The rocket has finished its mission, but it’s unclear where it will land because it has started to fall uncontrollably toward Earth’s atmosphere. The country has been accused of improperly handling space debris from its rocket stage three times, the last instance being the uncontrolled descent.
“It is made of metal and weighs 20 tonnes. Even if it disintegrates when it hits the atmosphere, numerous fragments, some of which are quite large, will reach the surface “said Michael Byers, a professor at the University of British Columbia and the lead researcher on a recent study on the danger posed by space debris to human lives.
According to Byers, there is almost no risk to people from space debris, but if larger pieces end up in populated areas, there may be a chance for damage. According to research published in the journal Nature Astronomy, Byers claimed that due to an increase in space debris, these slim chances are becoming more likely, particularly in the global south, with rocket bodies being about three times more likely to land at the latitudes of Jakarta, Dhaka, and Lagos than those of New York, Beijing, or Moscow.
In an email, he wrote, “This risk is absolutely avoidable because technology and mission designs now exist that may offer controlled reentries (often into isolated portions of oceans) instead of uncontrolled and hence completely random ones.
The rocket’s re-entry zone, he continued, was strictly defined as being only within the latitude range of 41 degrees south and north of the equator.
A spokeswoman for the US Space Command stated that the USSC will monitor the Chinese rocket’s return to Earth.
The rocket stage’s precise entry point into Earth’s atmosphere “cannot be defined until within hours of its reentry,” the representative stated, due to the varied atmospheric conditions, but it is anticipated to do so around August 1.
Daily location updates will also be provided by the 18th Space Defense Squadron, a tracking unit for reentries in the US military.
For a response, CNN has contacted the China Manned Space Agency.
According to Jonathan McDowell, an astronomer at the Harvard-Smithsonian Center for Astrophysics, space junk weighing more than 2.2 tonnes is often carried to a precise spot on its first orbit around the planet.
The key issue, he continued, is that large objects are rarely sent into orbit devoid of active control.
It “simply tumbles along in orbit and eventually burns up due to friction with the environment” since it lacks an active control system and an engine that can be restarted to bring it back down to Earth, McDowell told CNN.
After launching a second module on a similar rocket, China received harsh criticism for how it handled space debris last year. Ten days after its launch, its remains sank in the Indian Ocean not far from the Maldives.
According to NASA, China didn’t “meet responsible criteria.”

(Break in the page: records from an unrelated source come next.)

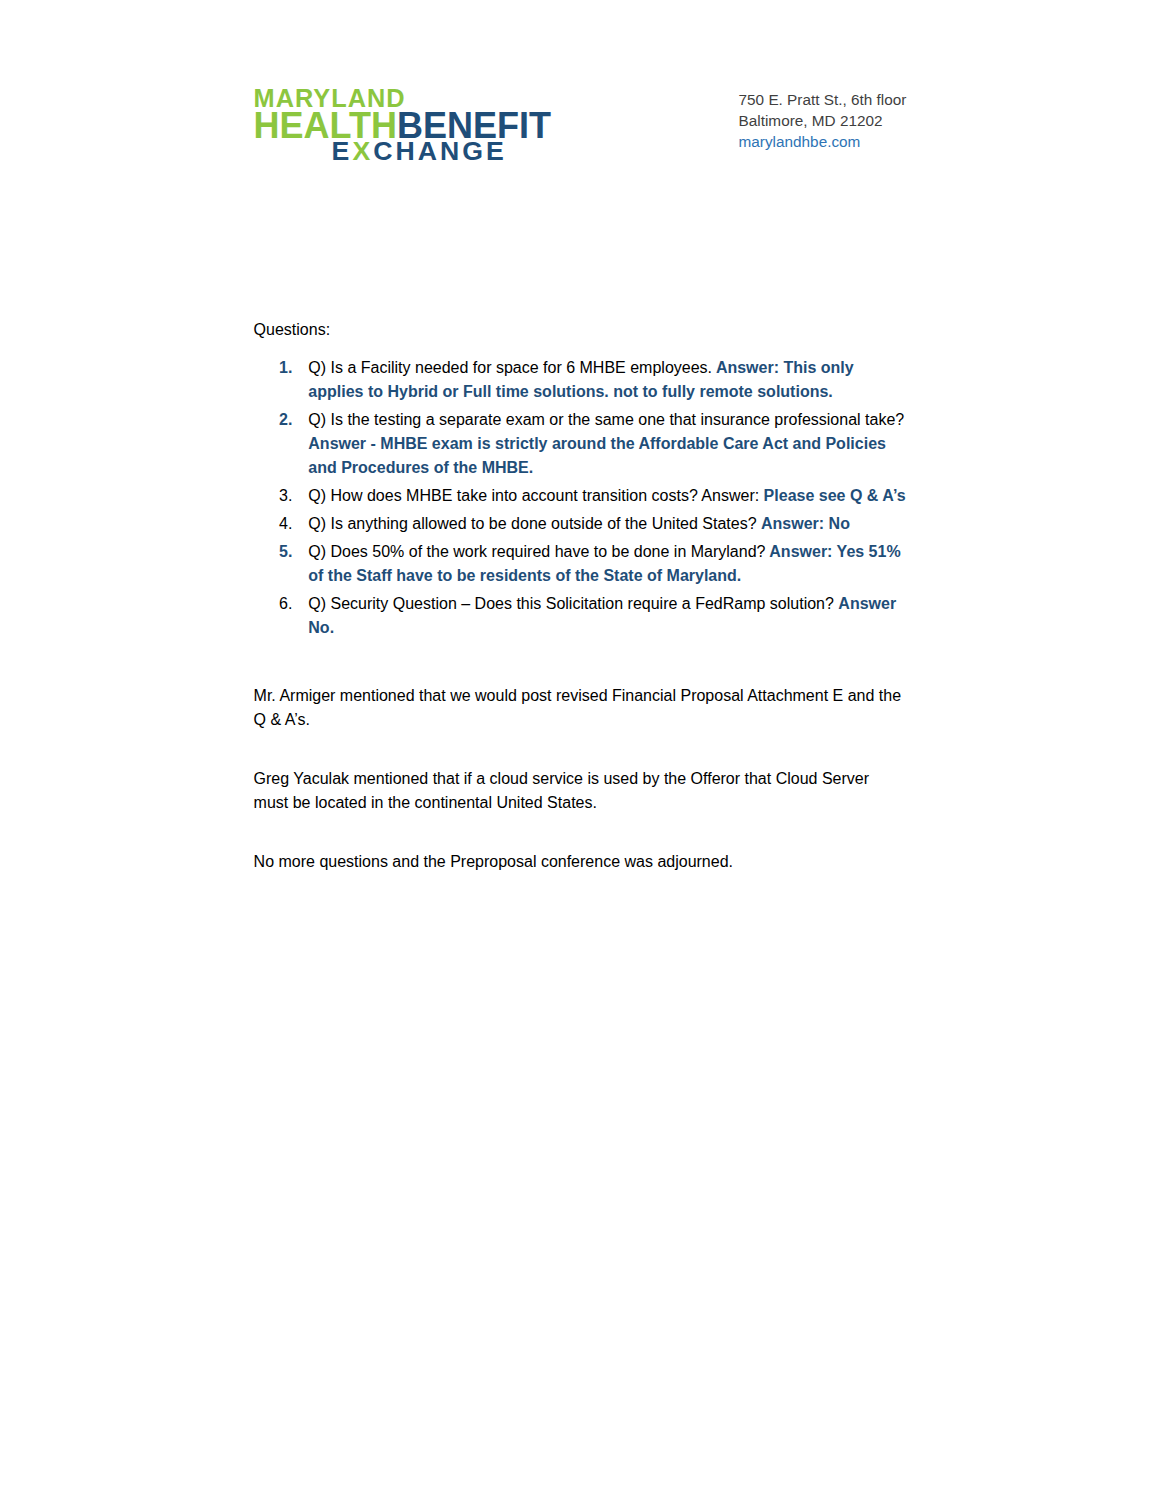MARYLAND
HEALTH BENEFIT
EXCHANGE
750 E. Pratt St., 6th floor
Baltimore, MD 21202
marylandhbe.com
Questions:
Q) Is a Facility needed for space for 6 MHBE employees. Answer: This only applies to Hybrid or Full time solutions. not to fully remote solutions.
Q) Is the testing a separate exam or the same one that insurance professional take? Answer - MHBE exam is strictly around the Affordable Care Act and Policies and Procedures of the MHBE.
Q) How does MHBE take into account transition costs? Answer: Please see Q & A’s
Q) Is anything allowed to be done outside of the United States? Answer: No
Q) Does 50% of the work required have to be done in Maryland? Answer: Yes 51% of the Staff have to be residents of the State of Maryland.
Q) Security Question – Does this Solicitation require a FedRamp solution? Answer No.
Mr. Armiger mentioned that we would post revised Financial Proposal Attachment E and the Q & A’s.
Greg Yaculak mentioned that if a cloud service is used by the Offeror that Cloud Server must be located in the continental United States.
No more questions and the Preproposal conference was adjourned.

NASA Administrator Bill Nelson remarked at the time that “spacefaring nations must limit the dangers of re-entry of space objects to people and property on Earth and maximise transparency surrounding such operations.”
In response to criticism, China accused the US of “inflating worries” regarding the rocket return and charged NASA and US scientists with “acting against their conscience” and being “anti-intellectual.”
An uncontrolled re-entry into Earth’s atmosphere by a Chinese rocket core, which weighed close to 20 tonnes, occurred in 2020. The core flew directly over Los Angeles and Central Park in New York City before crashing into the Atlantic Ocean.
Every day, space debris like defunct satellites reenter the Earth’s atmosphere, but the majority of it burns up long before it can touch the ground, thus most of it passes unseen.
The only space debris that poses even a minimal risk to people and ground-based infrastructure is massive space junk, such spacecraft and rocket parts.